Hilfskräfte im Dauereinsatz
Die Deutsche Lebens-Rettungs-Gesellschaft (DLRG) hilft derzeit mit 540 ehrenamtlichen Einsatzkräften in den besonders vom Hochwasser betroffenen Elbregionen in Hitzacker und Lauenburg. In den Landkreisen Lüchow-Dannenberg und Lüneburg bringen Taucher der DLRG Folien aus, um die Deiche von der Wasserseite aus gegen Unterspülung zu sichern. Mit einem Radlader und drei LKW transportieren Helfer der DLRG unentwegt Sandsäcke zu den bedrohten Deichgebieten. 30 Motorrettungsboote der DLRG transportieren im Pendelverkehr Sandsäcke an unzugängliche Deichabschnitte, die mit LKW nicht mehr erreichbar sind. Mit weiteren Booten sichern Bootsführer und Rettungsschwimmer die mit der Verlegung von Sandsäcken beschäftigten Einsatzkräfte.
80 Lebensretter kämpfen zeitgleich in Lauenburg gegen die noch immer ansteigende Elbe, die zurzeit einen Pegelstand von 9,10 Meter erreicht hat, Tendenz weiter leicht steigend. Zu den Aufgaben der Bootsbesatzungen gehören unter anderem der Schutz der Rettungskräfte und freiwilligen Helfer sowie die Treibgutsicherung.
Entwarnung in anderen Regionen
Auch in Mecklenburg-Vorpommern erreichte das Hochwasser Rekordwerte: Mit 6,73 Metern wurde in Boizenburg am Sonntagmorgen der höchste Stand seit Beginn der amtlichen Pegelaufzeichnungen vor 110 Jahren registriert. Im schleswig-holsteinischen Lauenburg ist die Lage weiter kritisch. Die Pegel stehen derzeit bei 9,10 Metern und steigen noch immer. Es wird aber nicht mit einem Anstieg über 9,20 Meter hinaus gerechnet.
Andere Regionen hingegen melden erste Entwarnungen. So war im flussaufwärts gelegenen Dömitz zwar am Samstag mit 6,64 Meter der bisherige Rekord aus dem Jahr 2002 überboten worden, doch steigt der Wasserstand nun nicht mehr weiter an. Im Nordwesten Brandenburgs scheint die Gefahr von Deichbrüchen an der Elbe gebannt und auch in Sachsen-Anhalt stabilisierte sich die Lage weiter.
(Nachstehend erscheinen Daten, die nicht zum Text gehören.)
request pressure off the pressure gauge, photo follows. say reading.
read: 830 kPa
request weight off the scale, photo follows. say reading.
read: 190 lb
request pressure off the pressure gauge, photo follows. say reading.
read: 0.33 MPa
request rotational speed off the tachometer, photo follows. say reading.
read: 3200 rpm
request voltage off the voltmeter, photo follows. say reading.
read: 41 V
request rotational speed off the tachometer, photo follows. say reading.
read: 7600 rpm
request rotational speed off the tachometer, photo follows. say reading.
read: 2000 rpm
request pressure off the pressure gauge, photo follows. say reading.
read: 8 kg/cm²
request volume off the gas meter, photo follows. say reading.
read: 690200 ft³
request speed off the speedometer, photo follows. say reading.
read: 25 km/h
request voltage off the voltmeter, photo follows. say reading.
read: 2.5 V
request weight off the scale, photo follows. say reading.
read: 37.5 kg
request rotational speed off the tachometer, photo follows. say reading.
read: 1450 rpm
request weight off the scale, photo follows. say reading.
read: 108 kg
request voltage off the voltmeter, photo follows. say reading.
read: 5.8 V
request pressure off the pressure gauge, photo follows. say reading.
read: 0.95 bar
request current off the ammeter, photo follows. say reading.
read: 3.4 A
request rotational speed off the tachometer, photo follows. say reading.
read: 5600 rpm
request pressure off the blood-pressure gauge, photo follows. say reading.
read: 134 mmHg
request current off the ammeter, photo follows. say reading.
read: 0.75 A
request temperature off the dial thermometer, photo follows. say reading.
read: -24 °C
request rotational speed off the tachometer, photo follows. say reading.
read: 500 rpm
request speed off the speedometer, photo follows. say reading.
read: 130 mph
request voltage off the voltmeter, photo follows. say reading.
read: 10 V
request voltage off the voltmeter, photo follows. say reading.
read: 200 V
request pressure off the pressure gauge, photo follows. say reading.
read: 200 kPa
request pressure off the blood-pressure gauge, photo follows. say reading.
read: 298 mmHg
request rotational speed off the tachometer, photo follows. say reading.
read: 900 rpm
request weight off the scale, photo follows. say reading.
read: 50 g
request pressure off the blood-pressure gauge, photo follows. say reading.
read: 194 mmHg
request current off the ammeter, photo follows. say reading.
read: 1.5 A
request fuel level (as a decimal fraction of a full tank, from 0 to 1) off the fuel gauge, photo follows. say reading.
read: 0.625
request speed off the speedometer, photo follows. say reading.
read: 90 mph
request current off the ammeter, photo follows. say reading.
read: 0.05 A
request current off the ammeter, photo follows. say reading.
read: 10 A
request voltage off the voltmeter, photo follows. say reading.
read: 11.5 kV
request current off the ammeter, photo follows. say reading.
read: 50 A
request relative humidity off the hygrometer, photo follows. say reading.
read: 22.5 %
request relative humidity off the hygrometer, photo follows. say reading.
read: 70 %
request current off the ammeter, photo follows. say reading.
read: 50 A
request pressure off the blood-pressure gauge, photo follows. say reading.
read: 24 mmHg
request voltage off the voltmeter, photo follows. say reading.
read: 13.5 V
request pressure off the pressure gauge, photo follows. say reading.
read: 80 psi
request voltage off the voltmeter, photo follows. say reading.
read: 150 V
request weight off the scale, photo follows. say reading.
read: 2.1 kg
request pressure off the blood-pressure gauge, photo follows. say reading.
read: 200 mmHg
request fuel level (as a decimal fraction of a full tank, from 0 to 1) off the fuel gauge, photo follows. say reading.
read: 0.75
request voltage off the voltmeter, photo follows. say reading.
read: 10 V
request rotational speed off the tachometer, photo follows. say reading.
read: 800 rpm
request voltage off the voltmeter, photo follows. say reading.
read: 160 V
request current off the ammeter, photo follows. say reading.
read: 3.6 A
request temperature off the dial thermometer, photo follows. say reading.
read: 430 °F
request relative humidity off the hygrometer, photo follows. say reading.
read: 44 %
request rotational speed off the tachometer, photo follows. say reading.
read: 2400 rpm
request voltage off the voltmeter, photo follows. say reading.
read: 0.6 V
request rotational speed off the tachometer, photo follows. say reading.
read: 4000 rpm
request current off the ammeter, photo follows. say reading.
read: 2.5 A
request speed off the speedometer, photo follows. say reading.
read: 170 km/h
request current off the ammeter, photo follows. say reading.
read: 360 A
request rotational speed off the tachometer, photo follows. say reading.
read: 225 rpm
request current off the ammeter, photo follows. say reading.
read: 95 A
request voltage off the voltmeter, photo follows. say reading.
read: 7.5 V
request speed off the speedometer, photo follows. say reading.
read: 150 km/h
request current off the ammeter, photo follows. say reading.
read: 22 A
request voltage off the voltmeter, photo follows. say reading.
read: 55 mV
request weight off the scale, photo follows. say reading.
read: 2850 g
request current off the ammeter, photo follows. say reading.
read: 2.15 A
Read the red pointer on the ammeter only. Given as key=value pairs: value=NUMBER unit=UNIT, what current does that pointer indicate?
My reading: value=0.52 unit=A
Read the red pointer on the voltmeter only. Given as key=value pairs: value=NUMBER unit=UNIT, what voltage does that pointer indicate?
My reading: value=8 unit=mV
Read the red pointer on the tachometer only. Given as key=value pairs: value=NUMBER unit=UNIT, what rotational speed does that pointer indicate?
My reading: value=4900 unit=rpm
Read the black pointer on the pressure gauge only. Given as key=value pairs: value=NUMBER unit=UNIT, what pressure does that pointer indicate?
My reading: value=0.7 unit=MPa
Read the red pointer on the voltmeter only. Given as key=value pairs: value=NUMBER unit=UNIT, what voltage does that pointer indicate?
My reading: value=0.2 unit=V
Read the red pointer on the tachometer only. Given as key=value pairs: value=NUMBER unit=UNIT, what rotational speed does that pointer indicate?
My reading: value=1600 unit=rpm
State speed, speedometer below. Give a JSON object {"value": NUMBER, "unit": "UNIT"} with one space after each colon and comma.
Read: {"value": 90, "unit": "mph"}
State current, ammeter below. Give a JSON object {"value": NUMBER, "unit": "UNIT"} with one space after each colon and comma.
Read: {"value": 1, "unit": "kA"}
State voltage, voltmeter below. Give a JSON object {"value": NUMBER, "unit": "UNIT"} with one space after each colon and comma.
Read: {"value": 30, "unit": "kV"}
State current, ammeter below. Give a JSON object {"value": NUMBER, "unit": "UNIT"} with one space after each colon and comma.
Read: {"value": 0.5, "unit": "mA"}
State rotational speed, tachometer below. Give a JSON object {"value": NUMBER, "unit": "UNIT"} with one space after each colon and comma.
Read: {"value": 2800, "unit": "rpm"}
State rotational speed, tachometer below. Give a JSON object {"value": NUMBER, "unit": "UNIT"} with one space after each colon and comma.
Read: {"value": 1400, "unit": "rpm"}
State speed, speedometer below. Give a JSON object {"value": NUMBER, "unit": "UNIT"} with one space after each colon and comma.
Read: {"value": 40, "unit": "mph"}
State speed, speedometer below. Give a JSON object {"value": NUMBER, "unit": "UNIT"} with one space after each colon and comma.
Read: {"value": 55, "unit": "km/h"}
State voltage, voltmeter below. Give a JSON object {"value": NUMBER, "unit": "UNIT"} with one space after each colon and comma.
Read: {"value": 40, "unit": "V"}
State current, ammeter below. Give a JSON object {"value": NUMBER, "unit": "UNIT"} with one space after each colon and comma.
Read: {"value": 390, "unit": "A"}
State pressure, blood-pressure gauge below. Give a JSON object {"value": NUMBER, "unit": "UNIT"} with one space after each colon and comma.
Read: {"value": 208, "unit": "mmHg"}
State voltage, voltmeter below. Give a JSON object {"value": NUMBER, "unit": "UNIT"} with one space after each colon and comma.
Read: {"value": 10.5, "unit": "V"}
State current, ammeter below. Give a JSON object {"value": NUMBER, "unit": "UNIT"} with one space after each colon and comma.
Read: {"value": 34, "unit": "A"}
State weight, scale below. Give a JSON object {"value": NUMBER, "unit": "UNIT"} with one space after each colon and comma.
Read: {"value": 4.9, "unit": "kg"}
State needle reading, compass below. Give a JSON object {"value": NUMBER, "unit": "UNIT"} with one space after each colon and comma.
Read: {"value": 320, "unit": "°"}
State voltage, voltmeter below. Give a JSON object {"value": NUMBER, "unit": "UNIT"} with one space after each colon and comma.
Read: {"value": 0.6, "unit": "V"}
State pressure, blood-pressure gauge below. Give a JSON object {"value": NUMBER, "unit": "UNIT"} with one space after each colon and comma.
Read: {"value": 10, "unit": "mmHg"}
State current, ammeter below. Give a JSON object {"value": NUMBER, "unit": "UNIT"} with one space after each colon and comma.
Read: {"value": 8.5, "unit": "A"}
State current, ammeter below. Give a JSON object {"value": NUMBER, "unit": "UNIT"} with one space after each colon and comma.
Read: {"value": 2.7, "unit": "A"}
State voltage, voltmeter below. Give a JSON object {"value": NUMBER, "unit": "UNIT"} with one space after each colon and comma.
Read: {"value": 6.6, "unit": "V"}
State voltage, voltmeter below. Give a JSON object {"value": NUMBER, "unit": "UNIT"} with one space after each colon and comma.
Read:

Zeichen für den Klimawandel?
Das erneute Jahrhunderthochwasser in Norddeutschland entspricht nach Meinung von Greenpeace genau den Szenarien des Klimawandels, die Wissenschaftler voraussagen. Zwar könne ein einzelnes Ereignis die Klimaänderung nicht beweisen, doch in der Häufigkeit der Überschwemmungen sieht die Umweltschutzorganisation einen weiteren Beleg dafür, dass der Klimawandel bereits begonnen hat.
„Extreme Wasserstände der Elbe werden zunehmen. Das gilt nicht nur für Hochwasser. Trockenere und heißere Sommer werden auch dazu führen, dass der Fluss erheblich weniger Wasser führen wird“, sagt Karsten Smid, Klimaexperte von Greenpeace. Langfristig könne man dem Hochwasser nur dadurch begegnen, den Flüssen durch Deichrückbau mehr Raum zu geben, Flutpolder auszuweisen und bei Planungen für Hochwasserschutz in die Finanzierung einen Klimazuschlag einzurechnen.